Full index scans happen on Exadata too — but as you’ll see, sometimes the tried and true generic features of Oracle Database give you what you need. Serendipity led me to some features of Oracle Database that I more or less forgot about, and they are even faster on Exadata.
Setup and Scenario
I had a table called SAMP_TRANS with 185 columns and its size was 29 GB and approximately 250 M rows. There was a single-column primary key and the index was 6 GB. Do I need the index? The execution plan varied for some reason, but all I wanted to see was the minimum value of the primary key and one other derived value. The query looked like this:
SELECT /*+ monitor parallel(4) */ MIN(trans_id)-1, MIN(trans_id) FROM samp_trans t WHERE trans_id IS NOT NULL;
It could be argued that the “-1” calculation could be done downstream, and that I really didn’t need that WHERE clause, but to stabilize the plan all I could do was change the hint.

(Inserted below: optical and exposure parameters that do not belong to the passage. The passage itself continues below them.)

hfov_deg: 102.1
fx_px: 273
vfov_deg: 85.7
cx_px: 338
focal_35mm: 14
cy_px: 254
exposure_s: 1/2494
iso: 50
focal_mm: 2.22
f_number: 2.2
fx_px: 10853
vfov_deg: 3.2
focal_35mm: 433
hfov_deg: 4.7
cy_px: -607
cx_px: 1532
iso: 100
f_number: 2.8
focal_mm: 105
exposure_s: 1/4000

Exadata is really good at full table scans at the storage level, right? So I added a FULL hint in the query. I was already using a parallel plan, and that was icing on the cake.

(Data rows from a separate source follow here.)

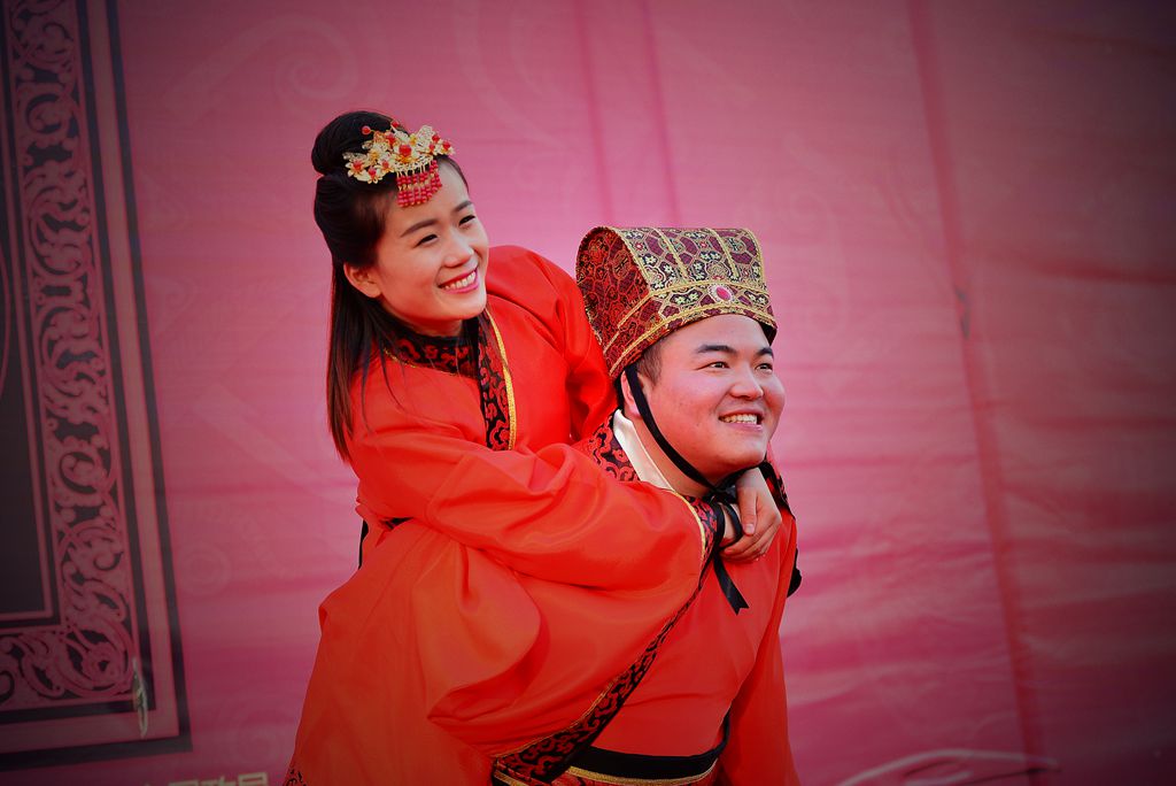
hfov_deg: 28.8
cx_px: 588
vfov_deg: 19.5
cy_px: 393
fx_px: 2288
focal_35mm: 70
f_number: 2.8
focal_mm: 70
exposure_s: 1/200
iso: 250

/*+ monitor parallel(4) full(t) */
The query was fast — reading about 26 GB at the storage layer and only returning about 3 GB of data to the compute layer and finishing in 2 seconds. The plan statistics from the SQL Monitor report shows the offloading activity.
I also remembered that Exadata can do a full scan of an index at the storage layer, and since the index is only one column, I put an INDEX_FFS hint in the query.

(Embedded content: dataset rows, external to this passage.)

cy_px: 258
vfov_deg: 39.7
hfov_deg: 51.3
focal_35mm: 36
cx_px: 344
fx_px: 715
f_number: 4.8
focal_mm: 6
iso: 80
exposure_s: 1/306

/*+ monitor parallel(4) index_ffs(t pk_samp_trans) */
The storage layer did a full index scan, and the plan shows the full index scan and I/O equal to the size of the index at the storage layer:
Wait, 2 seconds??? That’s the elapsed time of the full table scan too. And the table has 185 columns. How could the elapsed time be as low with the full table scan as it is with the full index scan? Going back and looking at the execution statistics for the plan with the full table scan:
When an execution plan uses a full table scan at the storage layer, the cell servers not only can do column projection (only the columns needed for the query), but in this case the flash cache was automatically storing the table rows in columnar format, making the full table scan even faster.
It turns out that there was an underlying system problem that made the plan unstable, but once that was fixed, I still thought I could force an index “scan”. And I suddenly realized there was an Oracle feature that transcended the hardware… so I changed the hint to include just an INDEX hint:
/*+ monitor parallel(4) index(t pk_samp_trans) */
And I was surprised by the results:
The I/O was… almost nothing:
Since the index is sorted and has the information I need, the access path chosen (and I ensured it with the hint) was the Index Full Scan (Min/Max) access path, and it was around even before the first Exadata was released 10 years ago.
Still, it’s even faster on Exadata, especially if you’re using an X8M-2 with RoCE (RDMA over Converged Ethernet) hardware, and you can read those 4 index blocks really fast. In this case, the index blocks were already in the SGA. Running in 3.1 ms is faster than any full table or index scan — the Oracle Database engine will traverse one or the other side of the index to get the low or high value of the already sorted PK index blocks.
My takeaways are these — as much as many of the Exadata built-in features kick in automatically, get to know what Exadata can do at the storage layer and sometimes you have to steer it in the right direction. But also keep in mind that some of the classic Oracle database features, like the MIN/MAX index search in the execution plan, might be the best solution of all.